The fist topic of the evening was putting words to the pictures. Clark believes Tuymans is not only a great painter but also excellent at putting words to his paintings. They brought up one of his paintings on the projector. T.J. Clark spent a few minutes describing the painting from his perspective. Luc then agreed on some of T.J.'s points. He said the painting was not pre-meditated and came easily to him. He most definitely draws on his heritage throughout his work. They discussed the main focus of the image, which was the soldier with the yellow and black cap on. It is important to work with the imagery.
Next, they discussed the question of politics in his artwork. The image on the screen now was "our new quarters." The color green accessed a moral issue and the words on the painting were employed in order to terminate it. Tuymans admitted his hesitancy toward creating this painting because he felt like "don't dare go there if you haven't been there," but he decided he didn't care and went for it.
The third image on the projector was the black and yellow flag.

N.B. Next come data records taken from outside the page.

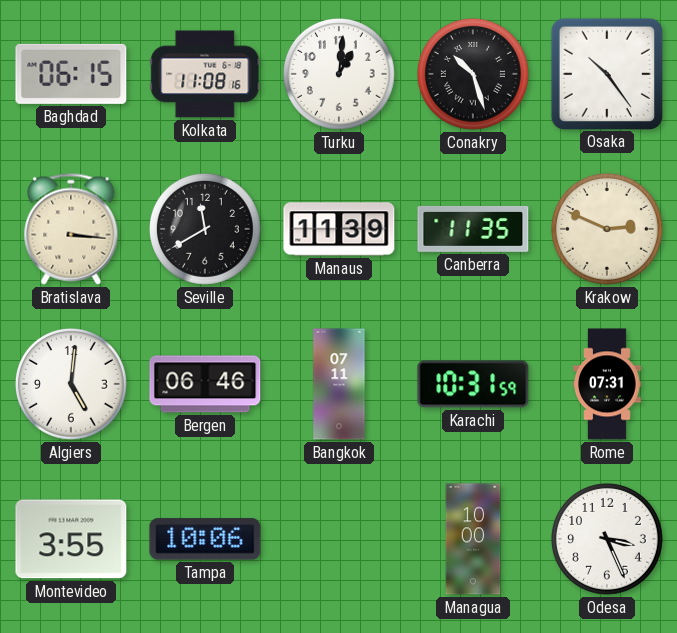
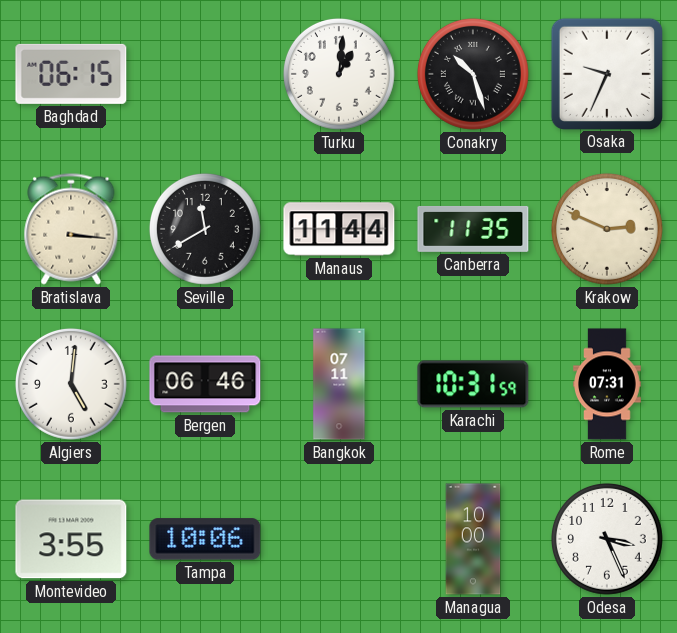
Kolkata: 11:08 -> none
Osaka: 10:24 -> 9:34
Manaus: 11:39 -> 11:44
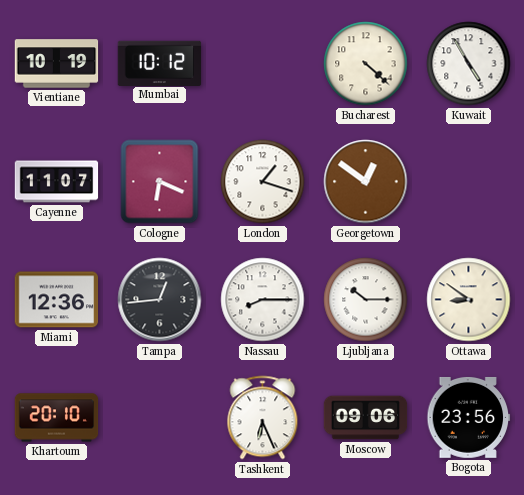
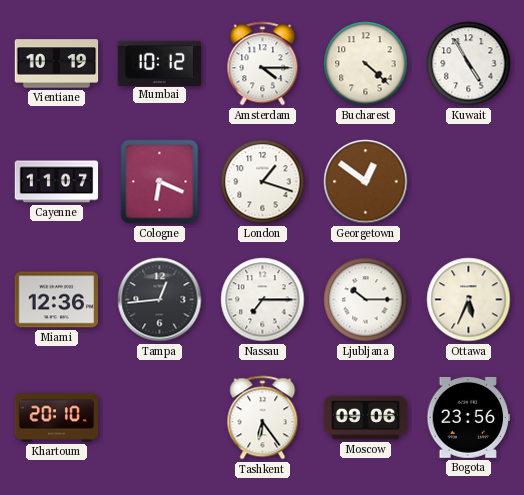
Amsterdam: none -> 4:15
Nassau: 8:15 -> 7:15
Ottawa: 8:51 -> 5:34
Tashkent: 6:26 -> 6:24
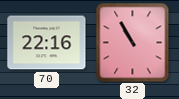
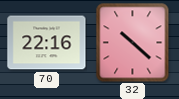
32: 10:55 -> 10:22
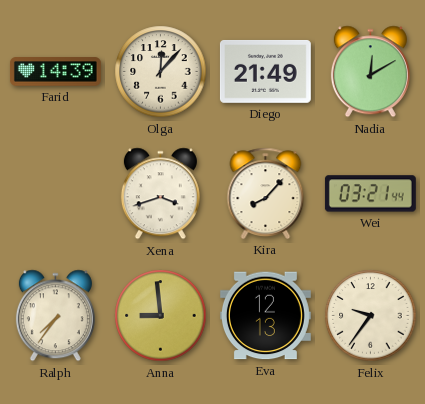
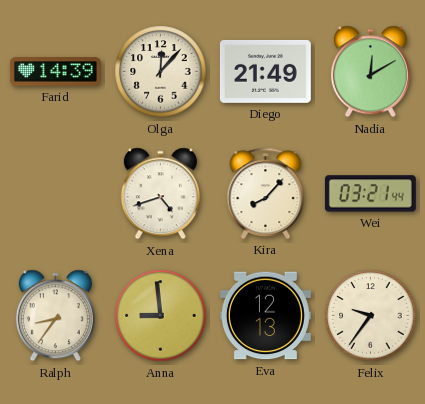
Xena: 3:42 -> 4:42
Ralph: 7:36 -> 8:36
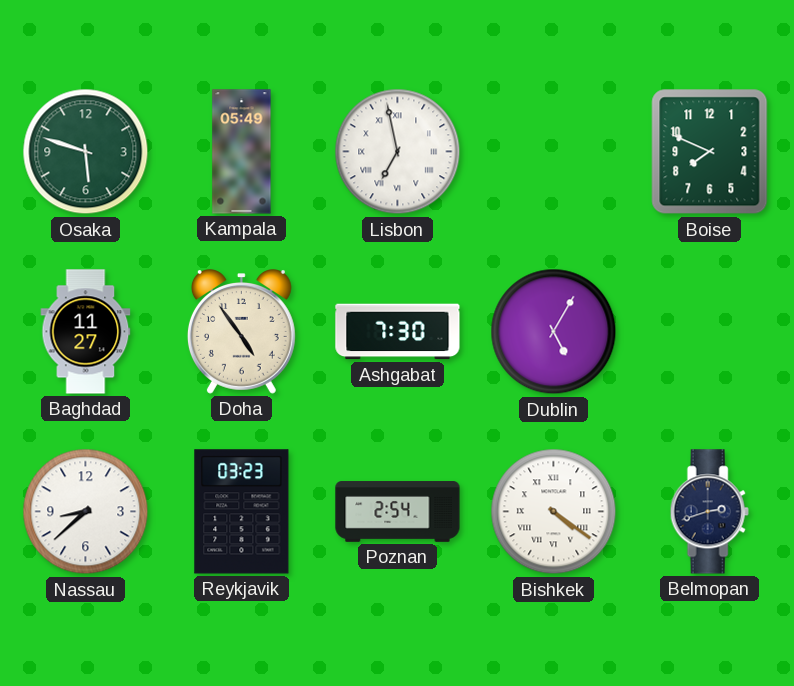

The necessity of political instigation gives the picture something to think about. Tuymans discussed his hometown where racism was prevalent and they were right-winged radicals. He wanted to create an image to give them back what they wanted to loose.
As the lecture went on, they addressed the fact that paintings are a way of thinking things out. Imagery deconstructs itself and the size of image can be "detrimental." Tuymans is deeply fascinated with television. He was a child of television, which means learning is based on images rather art, writing, reading, etc. His art is also influenced by photography. Photography, to him, is proof. There is the element of interpretation. Lastly, before they opened the lecture up for questions, they discussed color.